Laß uns das Leben feiern. Das wollt ich mit: "wie heißt Cutt auf Deutsch" sagen. Amitabha ist der rote Buddha des Westens, wo die Sonne untergeht. Er ist der Buddha der Lichts und der Liebe und sein Land ist Deva Chen, das Land, wo das Wort Leid unbekannt ist, da ist Babette bereits - aber sage das bloß nicht dem Bluebird.

Vielen Dank auch dir

 Graeculus meinte dazu am 05.09.20:
Wo wollte sie denn sein nach dem Tod? Denn obgleich ich sie notorisch schlecht verstanden habe - einen buddhistischen Glauben habe ich nie bei ihr feststellen können. Ihr Thema war - soweit ich es überblicke - immer das irdische Leben und die Alternative zweier Lebensformen in ihm. Worin letztere bestanden, darin war sie sehr speziell.

 LotharAtzert meinte dazu am 06.09.20:
Bleib du beim Theravada und alles ist gut. Ich kann einem Blinden nicht den Regenbogen erklären und dir nicht, nach was du immer wieder verlangst, ohne dir die Voraussetzung dafür anzueignen. (z.B. die Münchner Rhythmenlehre)

 Graeculus meinte dazu am 06.09.20:
Ich wollte nur wissen, was Hannah sich nach ihrem Tode vorgestellt hat. Weiter wollte ich nichts erklärt haben, schon gar nicht den Regenbogen.

 LotharAtzert meinte dazu am 06.09.20:
Sie stand zuletzt unter Morphium. Was soll sie sich da noch vorgestellt haben. Solltest du aber die Zeit davor meinen, sind wir wieder bei der Münchner Rhythmenlehre.

 Graeculus meinte dazu am 06.09.20:
Genau. Rhythmenlehre und Astrologie. Dafür stand sie. Und für die Selbstheilungskraft des Geistes.

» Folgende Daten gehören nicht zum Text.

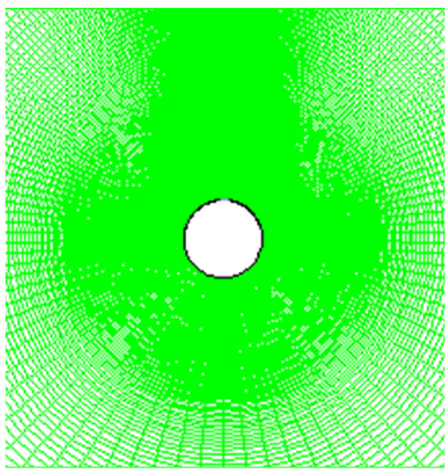
Figure 4. Computational grid.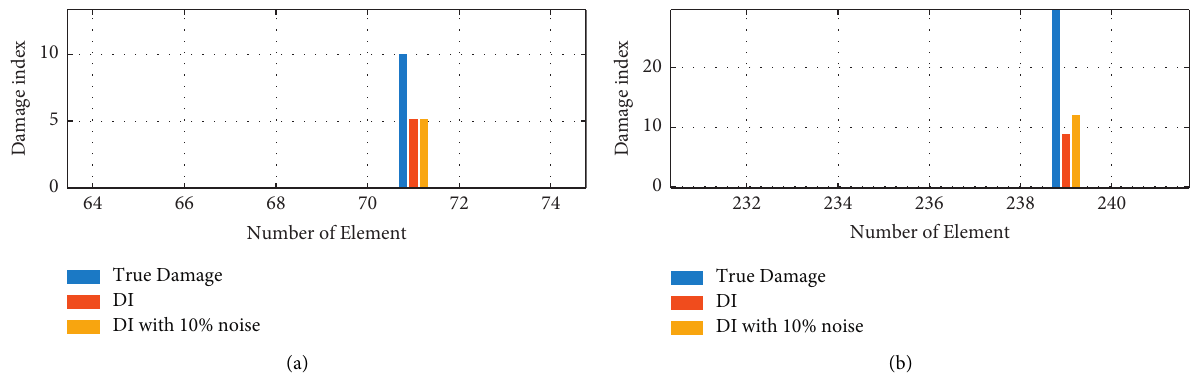
Figure 20: Results of damage scenario D5 containing 10% measurement noise using only first 3 modes. (a) Zoomed result part 1. (b) Zoomed result part 2.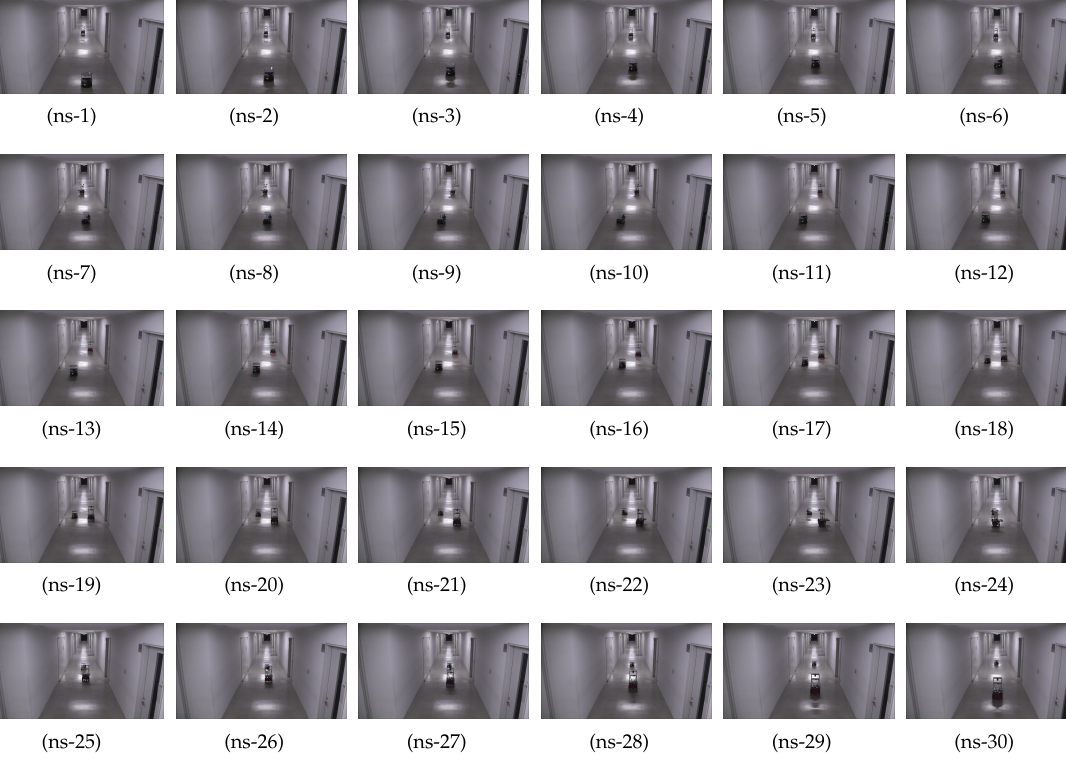
Figure 17. Timely snapshots of the non-smoothed navigation and collision avoidance. The robot actions at different steps are summarized in Table 6. Please see the supplementary video. Table 6. Description of robot actions at different steps (non-smooth case of Figure 17). Figure Action Description Figure 17(ns-1) ∼ (ns-4) Move Straight Robots navigate towards each other Figure 17(ns-5) Stop Both the robots stop upon threshold distance Figure 17(ns-6) ∼ (ns-9) Move Left Robots move left to ≈ 127 cm of the wall Figure 17(ns-10) ∼ (ns-12) Stop and Turn Right Robots turn right Figure 17(ns-13) ∼ (ns-20) Crossover Robots cross each other Figure 17(ns-21) Stop Robots stop to make a turn again Figure 17(ns-22) ∼ (ns-25) Approach Center and Turn Robots navigate to center of corridor and turn Figure 17(ns-26) ∼ (ns-30) Move Straight Robots continue towards their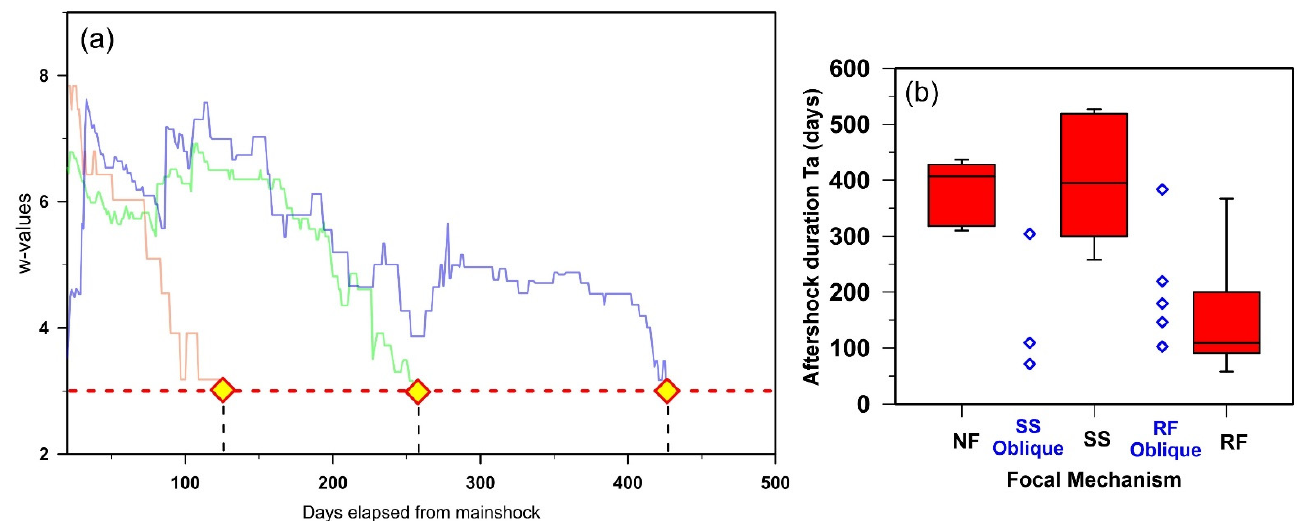
Figure 6. ( a ) Examples of the methodology applied to estimate T a for a strike-slip (green), normal (blue) and reverse (orange) faulting mainshock. The dashed horizontal line denotes the threshold value of w t = 3 corresponding to 99.9% significance level. ( b ) Results for all seismic sequences are presented classified by faulting style (NF: Normal Faulting; SS: Strike-Slip; RF: Reverse Faulting; SS Oblique, RF Oblique).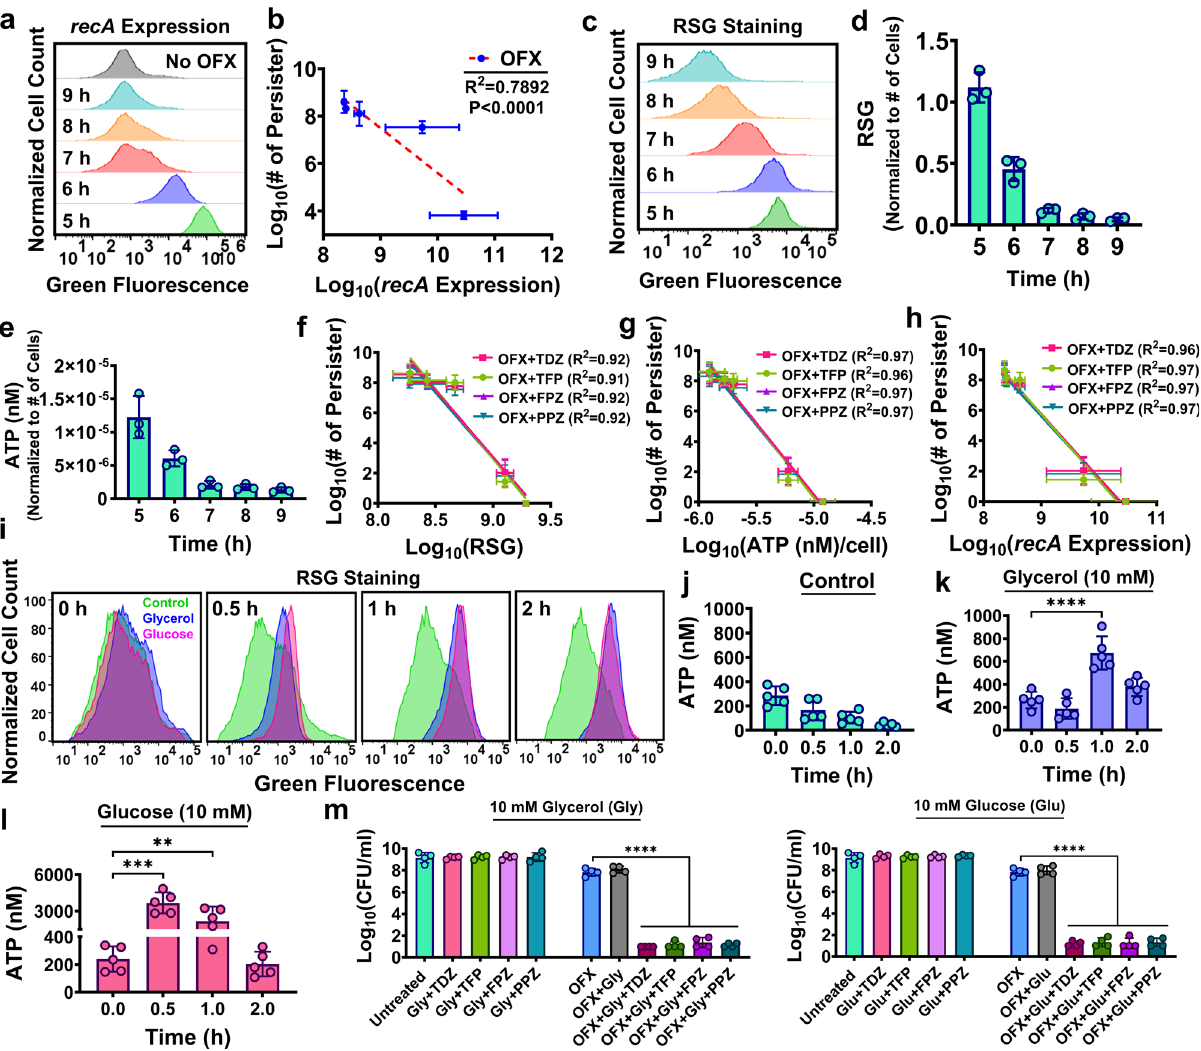
Fig. 7 Metabolic stimulation can potentiate OFX and phenothiazine activities in stationary phase E. coli MG1655 cells. a Induction of recA expression by OFX in stationary phase. E. coli cells with P recA -gfp were treated with OFX at the indicated time points ( t = 5 – 9 h). After a 20 h treatment, cells were analyzed by fl ow cytometry to measure GFP expression levels, and cells were collected and plated for viable cell counts. A representative fl ow cytometry diagram is shown. All independent biological replicates showed a similar trend. n = 3. b Correlation between persister levels and recA during stationary phase. A linear regression analysis between persister levels of OFX-treated cultures and recA expression was performed using the data obtained from panel a. P < 0.0001 ( F -statistics). c , d RSG staining of stationary phase cells. E. coli MG1655 WT cells at indicated time points in the transition to stationary phase ( t = 5 – 9 h) were stained with RSG dye to measure their redox activities by fl ow cytometry. A representative fl ow cytometry diagram is shown. All independent biological replicates showed a similar trend. n = 3. e ATP measurement of stationary phase cells. ATP concentrations were determined for cells at indicated time points in the transition to stationary phase ( t = 5 – 9 h). n = 3. f Correlation between persister levels and cellular redox activities. A linear regression analysis between cellular redox activities (data from panel d ) and persister levels of co-treated cultures (data from Supplementary Fig. 12) was performed, where P < 0.0001 ( F -statistics). g Correlation between persister levels and cellular ATP levels. A linear regression analysis between cellular ATP levels (data from panel e ) and persister levels of co-treated cultures (data from Supplementary Fig. 12) was performed, where P < 0.0001 ( F -statistics). h Correlation between persister levels and recA expression. A linear regression analysis between cellular recA expression (data from panel a ) and persister levels of co-treated cultures (data from Supplementary Fig. 12) was performed, where P < 0.0001 ( F -statistics). i – l Metabolic stimulation of stationary phase cells with carbon sources. Mid-stationary phase E. coli MG1655 WT cells were supplemented with glycerol (10 mM), glucose (10 mM), or neither. At indicated time points, 100 μ l of cell cultures were collected to measure their redox activities and ATP levels (nM). A representative fl ow diagram is shown. All independent biological replicates showed a similar trend. n = 3. m Survived cell levels in metabolically stimulated co-treated cultures. Cells at mid-stationary phase ( t = 12 h) were treated with (i) OFX only, (ii) OFX + phenothiazine drugs, or (iii) phenothiazine drugs 30 min after adding glycerol or glucose to the cultures. After a 20 h treatment, cells were plated for viable cell counts. TDZ: 0.25 mM; TFP: 0.5 mM; FPZ: 0.5 mM; PPZ: 0.5 mM. n = 4. Statistical analysis was performed between the control and treatment group using one-way ANOVA with Dunnett ’ s post-test. ** P < 0.01, *** P < 0.001, and **** P < 0.0001. Data corresponding to each time point represent mean value ± standard deviation.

 LotharAtzert meinte dazu am 06.09.20:
Und hier schließt sich auch der Kreis zum Buddhismus, bzw, zum Dzogchen (Skt. Maha Ati) Dessen erster bekannter menschlicher Lehrer Garab Dorje sagte:
"Entdecke deinen Zustand direkt.
Verbleibe nicht in Zweifel.
Gewinne Vertrauen in die Selbstbefreiung."

Und Karma Pakshi (der 2. Karmapa, der, den Marco Polo in China traf und in seinen Schriften Bakschi nennt):
"Das Verhalten im Ati Yoga liegt jenseits von Annehmen und Ablehnen. Folgt man diesem, ändert sich nichts, da es spontan ist.
Folgt man diesem nicht, ändert sich nichts, weil es spontan ist. Das spontane Verhalten der Selbstbefreiung befreit vom Dämon eines vorsätzlichen Handelns."

Für Babette wäre das "zu hoch" - sie handelte einfach spontan.